-------- Exercise input

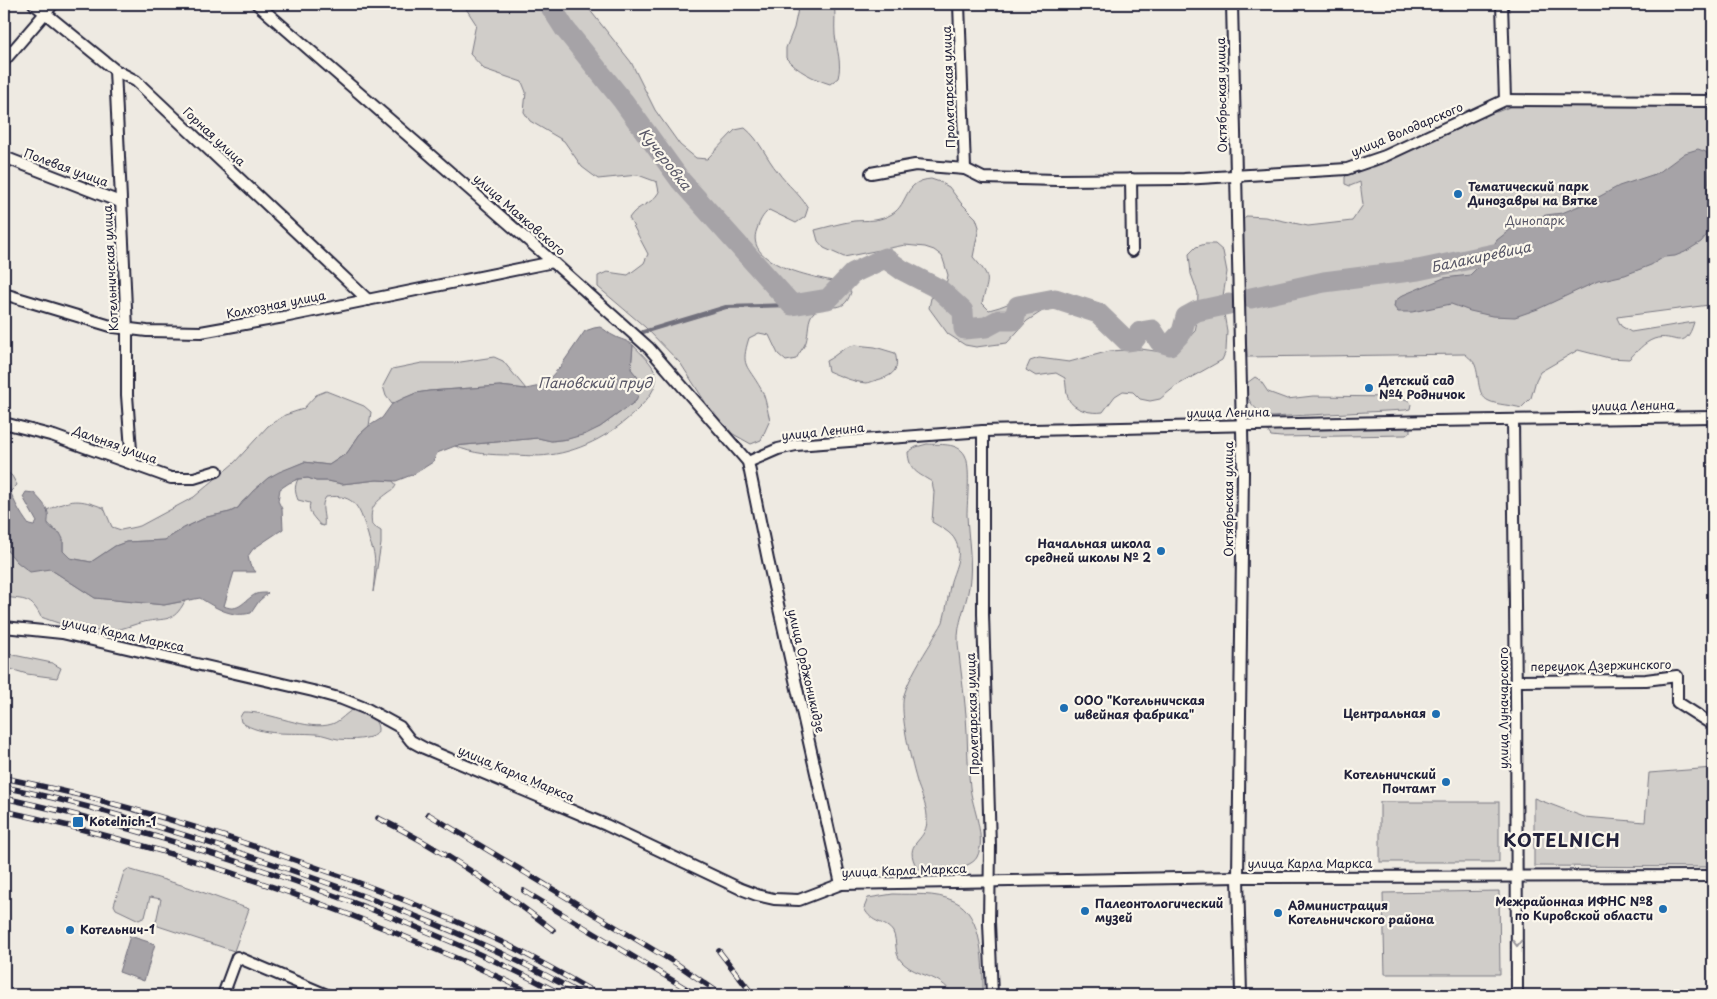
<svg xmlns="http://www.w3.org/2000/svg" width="1717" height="999" viewBox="0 0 1717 999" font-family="'Playpen Sans',sans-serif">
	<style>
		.green { fill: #d0cdc9; stroke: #797882 }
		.water { fill: #a6a3a7; stroke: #716f7c }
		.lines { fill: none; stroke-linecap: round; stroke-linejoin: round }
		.stream { stroke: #716f7c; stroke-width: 4 }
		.river { stroke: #a6a3a7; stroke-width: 21 }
		.street-casing { stroke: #22223b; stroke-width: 14 }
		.street { stroke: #fbf7ec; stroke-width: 10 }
		.rail-casing { stroke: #22223b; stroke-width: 5.5 }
		.rail { stroke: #fbf7ec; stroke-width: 4; stroke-dasharray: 11; stroke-linecap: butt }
		.oneway { stroke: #99979c }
		.poi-dot { fill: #1f6fb2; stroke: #fbf7ec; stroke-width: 2 }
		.labels { text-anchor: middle; stroke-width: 4.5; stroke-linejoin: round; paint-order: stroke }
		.street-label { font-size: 12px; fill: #22223b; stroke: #fbf7ec }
		.poi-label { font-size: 12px; font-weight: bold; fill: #22223b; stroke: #fbf7ec; text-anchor: start }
		.park-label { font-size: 12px; fill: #565566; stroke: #fbf7ec }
		.water-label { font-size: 14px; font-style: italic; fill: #575666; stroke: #fbf7ec }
		.district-label { font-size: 18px; font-weight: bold; letter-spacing: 1px; fill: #22223b; stroke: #fbf7ec }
	</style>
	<rect width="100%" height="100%" fill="#eeeae2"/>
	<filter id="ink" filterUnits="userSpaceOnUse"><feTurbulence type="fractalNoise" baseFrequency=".02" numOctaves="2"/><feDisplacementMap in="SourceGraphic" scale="10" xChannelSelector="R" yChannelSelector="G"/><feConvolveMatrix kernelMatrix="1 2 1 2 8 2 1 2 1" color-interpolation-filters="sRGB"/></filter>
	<g filter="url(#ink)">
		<g class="green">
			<path d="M358,4h27l-8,5 -11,1z"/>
			<path d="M463,4h122l46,58 24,48 25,35 16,13 11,1 28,-29 10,-2c15,12 21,30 33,44 9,13 22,22 30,36l-3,9 -9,6 -27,-13c-7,6 -9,11 -12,19 -15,38 65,49 89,55l5,8c-8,26 -23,7 -37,20 -7,6 -5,21 -8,30 -2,5 -7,11 -10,17l-10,2 -8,-7 -9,-19 -10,-2 -10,5c-9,29 -2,26 12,51 5,9 6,21 9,31l-9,20 -10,4 -18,-10 -24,-26 -28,-44 -36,-37 -47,-40v-11l9,-4 21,3 16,-12 4,-9 -19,-36c10,-15 21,-11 30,-26l-2,-10 -19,-7 -40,4 -16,-12 -18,-26 -34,-20 -6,-9 2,-20 -4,-10 -38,-13 -14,-15 6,-30z"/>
			<path d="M799,4h35c2,11 0,20 1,31 2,16 7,28 3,43l-8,6c-16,-5 -33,-13 -44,-26v-10l8,-20z"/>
			<path d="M1517,104l191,2v5l5,3v22l-3,-1 1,2h2v169l-4,-1 -92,12v1l4,8 10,6 63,-10c-9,32 -20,10 -40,17 -11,4 -17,13 -25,20l-20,-1 -31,-8 -38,22 -4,8 -5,18 -10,10c-9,-3 -24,-3 -32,-7 -13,-6 -9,-24 -14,-36 -1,-4 -7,-8 -10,-11l-218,3 -6,-135 5,-6 19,1 43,9 44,-5 11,-16 -3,-23 -10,4 -5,-2v-7c9,-9 16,-12 29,-10l103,-47 11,-9 9,1z"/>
			<path d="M931,179l9,3 9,5 12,16 15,15 3,9 -6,30c19,22 16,19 9,46l7,7c14,-3 26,-10 40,-14l12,5 3,9 -17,11 -20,22 -31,4 -11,-2 -17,-11 -19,-26 2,-10 10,-4 5,-9 2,-10 -6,-19 -8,-6 -9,-3 -20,-2 -61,12 -20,-9 -6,-7 -3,-11c12,-3 26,-7 39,-9 13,-1 25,1 38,-7 17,-10 11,-33 39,-35z"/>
			<path d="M1205,244h10l8,7 4,21 -5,30 5,29 -1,20 -4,9 -46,26 -16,13 -10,2 -10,-2 -7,-7 -10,-1 -8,5 -12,16c-12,2 -30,-2 -35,-14 -2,-6 -2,-14 -3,-20l-9,-5 -20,3 -10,-6 4,-9 9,-3 30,4 41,-11 31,-2 21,3 19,-6 14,-15 2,-10 1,-28 -7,-19 -2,-20 7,-7z"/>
			<path d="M633,345c7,8 21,19 23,30 2,12 -9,25 -17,33 -23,24 -56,43 -90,47 -12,2 -26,0 -38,0 -20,0 -38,-1 -56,-9l83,-8 14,3 16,-2 32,-12 36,-26 -1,-25 -4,-7z"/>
			<path d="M855,345l20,2 20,6c5,17 -2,23 -18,27 -4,1 -8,3 -11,3 -13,-1 -26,-7 -38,-12l-2,-10c12,-6 16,-14 29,-16z"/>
			<path d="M494,357l9,4 23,28 -26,-3 -71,5 -13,2 -24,11 -6,-8 -3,-10 9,-17 30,-6h32z"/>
			<path d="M1255,377l5,3 8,12 19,7 26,-3 83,1 12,3 3,4 -1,5 -5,1 -134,7c-15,-5 -28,-18 -24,-34z"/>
			<path d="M326,391l38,15 7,6 -2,14 -9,8 -13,19 -18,12 -25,-3 -36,16 -26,24 -4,6 -8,4 -23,5 -23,11 -19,12 -39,2 -11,4 -24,16 -21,-4 -7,-7v-12l-16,-17v-12c25,-11 31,-12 57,-2l8,19 9,3 19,-4 54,-29 40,-34 34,-37 17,-11 18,-6 13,-14z"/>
			<path d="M1405,425l5,2v5l-4,3 -125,2 -10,-1 -3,-4 2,-4z"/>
			<path d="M927,444c12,1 31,-2 38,11 6,11 2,46 2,60 1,24 6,48 2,72 -3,19 -12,36 -11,56 2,24 6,48 8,72 2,24 1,48 4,72 2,20 17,51 7,70 -7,14 -47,16 -60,11 -15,-27 9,-24 10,-47 1,-12 -5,-25 -9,-36 -6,-20 -19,-71 -14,-90 6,-19 17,-36 28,-54 3,-6 8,-13 11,-19 4,-14 5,-28 8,-41 4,-13 12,-27 4,-41 -4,-8 -15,-13 -23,-18l2,-30 -2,-10c-14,-9 -23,-11 -24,-30l8,-5z"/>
			<path d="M4,469l8,7 5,9 -7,7 -6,1z"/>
			<path d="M308,478l8,3h12l14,3 35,-4 16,1 3,4c-2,5 -4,5 -8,8 -13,10 -19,14 -16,32l9,6v13l-8,48c1,-12 3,-26 1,-38 -1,-6 -5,-13 -6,-19 -8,-25 -11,-42 -42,-38 -7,9 0,19 -2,29l-4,-1c-5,-7 -13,-12 -10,-22l-12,-3c-3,-8 -4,-13 0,-21z"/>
			<path d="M4,547l46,22 45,29 69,7 21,-4c-12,23 -19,16 -41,21 -10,2 -20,7 -30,8 -24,4 -51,-5 -73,-13 -10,-20 -16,-17 -37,-20z"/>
			<path d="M4,653l48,10 9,5 -4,10 -30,-4 -23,-7z"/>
			<path d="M355,709c5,2 10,3 15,6 6,4 13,18 3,21 -10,4 -25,4 -35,3 -7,-1 -15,-5 -22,-5 -26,-2 -53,3 -75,-12l-1,-5 3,-5c28,-1 64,20 89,12 9,-3 14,-12 23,-15z"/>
			<path d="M1713,768v99l-179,-1v-68l50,19 61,5 4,-49z"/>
			<rect x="1380" y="802" width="119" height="60"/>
			<path d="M128,869l60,18 61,22 -15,42 -76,-25 -2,-4 5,-23 -11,-2 -5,20 -6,3 -23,-11 -2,-4 10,-33z"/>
			<path d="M1499,891l1,83h-115l-2,-81z"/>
			<path d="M893,894c20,1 42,-2 61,7 30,13 29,67 29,94h-30c-14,-22 -35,-17 -51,-33 -9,-9 -4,-20 -9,-30 -8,-12 -21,-7 -29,-24l4,-10z"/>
		</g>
		<g class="water">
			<path d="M1698,149l8,3 6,9 -4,25 4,21 -2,24 -9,11 -16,10 -10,4 -11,1 -13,8 -26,10 -27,6 -60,28 -23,8 -23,-1 -22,-5 -19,-7 -39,8h-14l-4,-5 1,-6 8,-6 41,-17 26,-3 11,-11 16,-24 14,-11 21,-10 14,-4 16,-2 31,-13 26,-14 39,-13 27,-20z"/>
			<path d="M600,327c6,3 9,7 14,9 7,4 13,4 19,9l-2,24 9,11v9l-4,12 -36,26 -14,7 -18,5 -17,2 -13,-3 -83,8 -18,7 -4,9 -19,12 -18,7 -19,-1 -35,4 -14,-3h-12l-8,-3 -10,1 -9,4 -9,6 -2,12 4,8 1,20 -30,20 -5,7 2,9 6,7h-22l-10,34c15,7 20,-6 32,-12 3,-1 9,-1 12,-1l-9,8 -8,12c-20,5 -35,-5 -51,-15l-36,7 -69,-7 -45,-29 -20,3 -13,-10 -13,-15v-22l2,-7 -2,-1v-37l4,1c1,13 13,34 21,44l5,1 3,-4 -14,-25 3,-5 8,1c4,5 11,11 13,17 5,12 -7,13 13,23l3,6v12l7,7 21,4 24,-16 11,-4 39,-2 19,-12 23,-11 23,-5 8,-4 15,-17 15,-13 11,-6 25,-10 25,3 18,-12 13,-19 9,-8 13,-8 10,-14 12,-6 12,-5 13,-2 71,-5 26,3 14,-3 10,-8 10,-11 25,-36 9,-3z"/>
			<path d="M130,936l25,8 -11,37 -25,-9z"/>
		</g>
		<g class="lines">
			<path class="stream" d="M643,332l83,-25 66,-2"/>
			<g class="river">
				<path d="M549,4l16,25 58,72 58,80 111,124 36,-6 25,-26 32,-15 17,12 37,19 24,22 1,18 22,-2 13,-7h15l4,-14 37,-7 43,14 29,28 7,-1 6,-8 12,-2 8,12 10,3 12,-13 4,-15 11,-6 32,-7"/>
				<path d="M1251,298l73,-16 94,-12 95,-20"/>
			</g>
			<g class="street-casing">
				<g id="street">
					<path d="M34,4l81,66 21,11 232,219"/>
					<path d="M257,4l296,258 96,86 99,114 20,98 73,324"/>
					<path d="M959,4l6,165"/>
					<path d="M1232,4l11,468 -5,405 3,118"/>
					<path d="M1502,4l3,96"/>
					<path d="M4,61l49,-57"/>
					<path d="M115,70l12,259v66l5,69"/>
					<path d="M4,157l116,45"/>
					<path d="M871,173l44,-8 50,4 18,9 74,2 127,-1 163,-10 38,-13 120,-56 208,1"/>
					<path d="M1131,179l1,72"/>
					<path d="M4,294l110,33 33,4 54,1 83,-15 269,-55"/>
					<path d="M1513,420c3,192 4,383 4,575"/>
					<path d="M4,423l50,13 117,42h23l23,-7"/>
					<path d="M983,431v183l7,232 -1,76 3,73"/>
					<path d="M748,462l30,-13 18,-4 187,-14 450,-10 280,-4"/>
					<path d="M4,627l58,6 251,58 29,8 25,10 33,18 11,14 13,7 182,77 135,64 16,6 17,4 25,1 42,-16 397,-7 475,-1"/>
					<path d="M1517,681l129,-1 31,-4v26l36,23"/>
					<path d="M223,995l14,-38 90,38"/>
				</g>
			</g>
			<use href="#street" class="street"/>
			<g class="rail-casing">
				<g id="rail">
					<path d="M4,778c93,19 183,45 273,76 78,26 155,55 229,90 32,16 63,34 93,51"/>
					<path d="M4,787c92,19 183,48 272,78 105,36 210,75 306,130"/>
					<path d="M4,798c115,25 227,59 337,100 76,28 151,59 222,97"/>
					<path d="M4,811c130,28 259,69 382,118 51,21 101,41 149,66"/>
					<path d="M428,814l249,150 45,31"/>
					<path d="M378,818c63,30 120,70 175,112"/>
					<path d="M524,891l173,104"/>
					<path d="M719,951l34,44"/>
				</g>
			</g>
			<use href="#rail" class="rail"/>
		</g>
		<defs><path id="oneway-chevron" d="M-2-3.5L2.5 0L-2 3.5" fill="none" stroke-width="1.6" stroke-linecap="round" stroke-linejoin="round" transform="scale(1.25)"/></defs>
		<use class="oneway" href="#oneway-chevron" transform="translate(1517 943) rotate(90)"/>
	</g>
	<g class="poi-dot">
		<circle cx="1458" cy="194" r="5"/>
		<circle cx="1369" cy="388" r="5"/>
		<circle cx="1161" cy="551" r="5"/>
		<circle cx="1064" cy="708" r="5"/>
		<circle cx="1436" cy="714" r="5"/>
		<circle cx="1446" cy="782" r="5"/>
		<rect x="72" y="816" width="12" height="12" rx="2.5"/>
		<circle cx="1663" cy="909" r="5"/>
		<circle cx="1085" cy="911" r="5"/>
		<circle cx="1278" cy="913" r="5"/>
		<circle cx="70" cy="930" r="5"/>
	</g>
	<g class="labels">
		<g class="street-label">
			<text transform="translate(949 87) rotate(-92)" y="4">Пролетарская улица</text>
			<text transform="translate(1222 95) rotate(-91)" y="4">Октябрьская улица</text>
			<text transform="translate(1407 130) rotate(-23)" y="4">улица Володарского</text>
			<text transform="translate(214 137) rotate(43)" y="4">Горная улица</text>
			<text transform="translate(66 168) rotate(20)" y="4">Полевая улица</text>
			<text transform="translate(519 215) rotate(41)" y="4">улица Маяковского</text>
			<text transform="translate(111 268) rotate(-93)" y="4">Котельничская улица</text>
			<text transform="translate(276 305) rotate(-11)" y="4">Колхозная улица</text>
			<text transform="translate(1633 406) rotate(-1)" y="4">улица Ленина</text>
			<text transform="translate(1228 413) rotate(-1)" y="4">улица Ленина</text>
			<text transform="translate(823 432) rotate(-6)" y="4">улица Ленина</text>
			<text transform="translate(115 445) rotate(20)" y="4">Дальняя улица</text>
			<text transform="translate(1229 499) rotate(-90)" y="4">Октябрьская улица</text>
			<text transform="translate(123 635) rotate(12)" y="4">улица Карла Маркса</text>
			<text transform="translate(1601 666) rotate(-1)" y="4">переулок Дзержинского</text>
			<text transform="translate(806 671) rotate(77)" y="4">улица Орджоникидзе</text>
			<text transform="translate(1504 708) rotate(-90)" y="4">улица Луначарского</text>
			<text transform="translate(973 714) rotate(-92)" y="4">Пролетарская улица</text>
			<text transform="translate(516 774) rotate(23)" y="4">улица Карла Маркса</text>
			<text x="1310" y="868">улица Карла Маркса</text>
			<text transform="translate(904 871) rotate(-2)" y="4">улица Карла Маркса</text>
		</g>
		<g class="poi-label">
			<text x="1468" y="191">Тематический парк<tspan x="1468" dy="14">Динозавры на Вятке</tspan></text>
			<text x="1379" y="385">Детский сад<tspan x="1379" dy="14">№4 Родничок</tspan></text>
			<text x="1151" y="548" text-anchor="end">Начальная школа<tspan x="1151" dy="14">средней школы № 2</tspan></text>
			<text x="1074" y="705">ООО "Котельничская<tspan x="1074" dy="14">швейная фабрика"</tspan></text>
			<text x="1426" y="718" text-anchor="end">Центральная</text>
			<text x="1436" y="779" text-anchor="end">Котельничский<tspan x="1436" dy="14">Почтамт</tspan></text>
			<text x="89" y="826">Kotelnich-1</text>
			<text x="1653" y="906" text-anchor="end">Межрайонная ИФНС №8<tspan x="1653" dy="14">по Кировской области</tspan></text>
			<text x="1095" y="908">Палеонтологический<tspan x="1095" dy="14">музей</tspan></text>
			<text x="1288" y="910">Администрация<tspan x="1288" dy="14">Котельничского района</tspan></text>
			<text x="80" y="934">Котельнич-1</text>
		</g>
		<g class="park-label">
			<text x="1535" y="225">Динопарк</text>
		</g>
		<g class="water-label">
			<text transform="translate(665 159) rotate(52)" y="5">Кучеровка</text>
			<text transform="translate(1481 257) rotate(-12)" y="5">Балакиревица</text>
			<text x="595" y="388">Пановский пруд</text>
		</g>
		<g class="district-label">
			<text x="1562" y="847">KOTELNICH</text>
		</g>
	</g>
	<rect width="1717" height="999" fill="none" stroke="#fbf7ec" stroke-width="20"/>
	<rect x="10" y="10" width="1697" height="979" fill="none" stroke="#22223b" stroke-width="2" filter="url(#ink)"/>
</svg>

----------------

» **Exercise instructions**: What you return must be the lines above that run from the line with "#a6a3a7; stroke-width: 21" to the line with "middle; stroke-width: 4.5;", inclusive, each copied exactly.

» **Answer for this exercise**:
		.river { stroke: #a6a3a7; stroke-width: 21 }
		.street-casing { stroke: #22223b; stroke-width: 14 }
		.street { stroke: #fbf7ec; stroke-width: 10 }
		.rail-casing { stroke: #22223b; stroke-width: 5.5 }
		.rail { stroke: #fbf7ec; stroke-width: 4; stroke-dasharray: 11; stroke-linecap: butt }
		.oneway { stroke: #99979c }
		.poi-dot { fill: #1f6fb2; stroke: #fbf7ec; stroke-width: 2 }
		.labels { text-anchor: middle; stroke-width: 4.5; stroke-linejoin: round; paint-order: stroke }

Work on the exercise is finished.